ויאסף אתם אל משמר שלשת ימים׃
Üç gün onları göz altında tuttu.
ויאמר אלהם יוסף ביום השלישי זאת עשו וחיו את האלהים אני ירא׃
Üçüncü gün, “Bir koşulla canınızı bağışlarım” dedi, “Ben Tanrı’dan korkarım.
אם כנים אתם אחיכם אחד יאסר בבית משמרכם ואתם לכו הביאו שבר רעבון בתיכם׃
Dürüst olduğunuzu kanıtlamak için, içinizden biri göz altında tutulduğunuz evde kalsın, ötekiler gidip aç kalan ailenize buğday götürsün.

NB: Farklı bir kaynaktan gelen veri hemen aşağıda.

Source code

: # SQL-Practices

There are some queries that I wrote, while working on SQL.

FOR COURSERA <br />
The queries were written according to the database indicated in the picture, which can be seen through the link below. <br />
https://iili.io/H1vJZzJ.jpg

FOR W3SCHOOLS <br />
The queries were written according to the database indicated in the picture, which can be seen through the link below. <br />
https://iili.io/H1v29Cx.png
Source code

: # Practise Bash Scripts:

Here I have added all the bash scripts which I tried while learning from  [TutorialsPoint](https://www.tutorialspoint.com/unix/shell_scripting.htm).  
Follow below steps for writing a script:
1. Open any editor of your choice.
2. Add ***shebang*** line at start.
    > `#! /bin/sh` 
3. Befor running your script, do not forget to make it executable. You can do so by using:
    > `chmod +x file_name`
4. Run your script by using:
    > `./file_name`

ואת אחיכם הקטן תביאו אלי ויאמנו דבריכם ולא תמותו ויעשו כן׃
Sonra küçük kardeşinizi bana getirin. Böylece anlattıklarınızın doğru olup olmadığı ortaya çıkar, ölümden kurtulursunuz.” Kabul ettiler.
ויאמרו איש אל אחיו אבל אשמים אנחנו על אחינו אשר ראינו צרת נפשו בהתחננו אלינו ולא שמענו על כן באה אלינו הצרה הזאת׃
Birbirlerine, “Besbelli kardeşimize yaptığımızın cezasını çekiyoruz” dediler, “Bize yalvardığında nasıl sıkıntı çektiğini gördük, ama dinlemedik. Bu sıkıntı onun için başımıza geldi.”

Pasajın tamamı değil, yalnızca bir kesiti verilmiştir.